- **Document text**:
<<<<

Bauer Lamp Co., Inc. v. Martin Shaffer, Howard Levi, Shaffer & Levi, Inc., a Florida Corp.

941 F.2d 1165 | 11th Cir. | 1991

941 F.2d 1165

20 U.S.P.Q.2d 1128

BAUER LAMP CO., INC., Plaintiff-Appellee,
v.
Martin SHAFFER, Howard Levi, Shaffer & Levi, Inc., a Florida
Corp., Defendants-Appellants.

No. 89-6209.

United States Court of Appeals,
Eleventh Circuit.

Sept. 12, 1991.

Harvie S. Duval, Louis C. Arslanian, Greenfield & Duval, North Miami, Fla., for defendants-appellants.

Edward M. Joffe, Sandler, Travis & Rosenberg, P.A., Miami, Fla., for plaintiff-appellee.

Appeal from the United States District Court for the Southern District of Florida.

Before TJOFLAT, Chief Judge, DUBINA, Circuit Judge, and HENDERSON, Senior Circuit Judge.

PER CURIAM:

1

Martin Shaffer, Howard Levi and Shaffer & Levi, Inc. appeal from the judgment of the United States District Court for the Southern District of Florida based on a jury verdict finding them jointly and severally liable for damages arising out of two counts of trade dress infringement and one count of tortious interference of business relations. The focus of the appeal is the denial by the district court of their motions for a directed verdict or a judgment notwithstanding the verdicts on these three counts. Finding no error, we affirm.

2

On August 7, 1986, Bauer Lamp Co., Inc. (Bauer) filed a complaint against Shaffer, Levi and their company Shaffer and Levi, Inc.1 and also against two other companies, Sunset Lamp Corp. d/b/a Richards Manufacturing Company and Visual Effects, Inc., which eventually settled before trial and are not parties to this appeal. Counts I and II sought injunctive relief and damages for trade dress infringement pursuant to the provisions of 15 U.S.C. § 1125(a) (hereinafter § 43(a) of the Lanham Act).2 These two counts were based on defendants efforts to retain Richards Manufacturing Company and Visual Effects, Inc., to manufacture lamps that were identical to Bauer's neo-classic line of lamps. Count III sought damages for slander. Count IV claimed dilution of trademark under Fla.Stat.Ann. section 495.1513 and sections 501.201-501.2134 (West 1982). In Count V, Bauer charged tortious interference with business relationships and Count VI alleged misappropriation of trade secrets.5

3

Trial commenced on June 27, 1988. At the close of the evidence, the district court directed a verdict in favor of the defendants on Counts IV and VI. On July 6, 1988, the jury returned a verdict in favor of plaintiffs on Counts I, II, III, and V. The jury was provided with a verdict form for each count containing interrogatories to enable the jurors to precisely apportion liability and damages. The jury found the defendants jointly and severely liable on Count I for trade dress infringement, growing out of the defendants' involvement with Richards Manufacturing Company, and awarded damages in the amount of $16,000.00. As a result of defendants' association with Visual Effects, Inc., the jury found the defendants jointly and severely liable on Count II and assessed damages at $16,900.00. On Count III, the slander count against the individual defendants, the jury returned a verdict against Shaffer only, imposed no actual damages and $1.00 in punitive damages. On Count V, the claim for tortious interference with business relationships, the jury found the defendants jointly and severely liable but found no compensatory damages. However it did award $60,000.00 in punitive damages against each of the three defendants for a total of $180,000.00.

>>>>

- **Dataset**:
<<<<

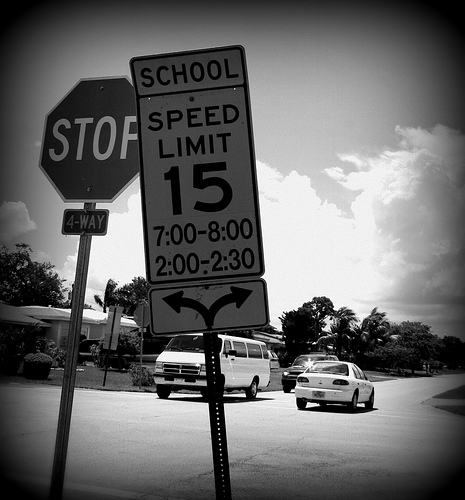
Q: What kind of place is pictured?
A: It is a road.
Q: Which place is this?
A: It is a road.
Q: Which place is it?
A: It is a road.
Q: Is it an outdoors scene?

>>>>

- **Work to complete**:
1. Write out everything in the court opinion from "United States Court" down to "Fla., for plaintiff-appellee.", substituting "Florida" for each occurrence of "Fla.".
2. Using the court opinion, answer the following:
(a) On what date did the trial commence?
(b) How much did the jury award in damages on Count I?
(c) What amount of punitive damages did the jury impose on Count III?
The entries were drawn from a source separate from the court opinion.

- **Exercise results**:
1.
United States Court of Appeals,
Eleventh Circuit.

Sept. 12, 1991.

Harvie S. Duval, Louis C. Arslanian, Greenfield & Duval, North Miami, Florida, for defendants-appellants.

Edward M. Joffe, Sandler, Travis & Rosenberg, P.A., Miami, Florida, for plaintiff-appellee.

2.
(a) June 27, 1988
(b) $16,000.00
(c) $1.00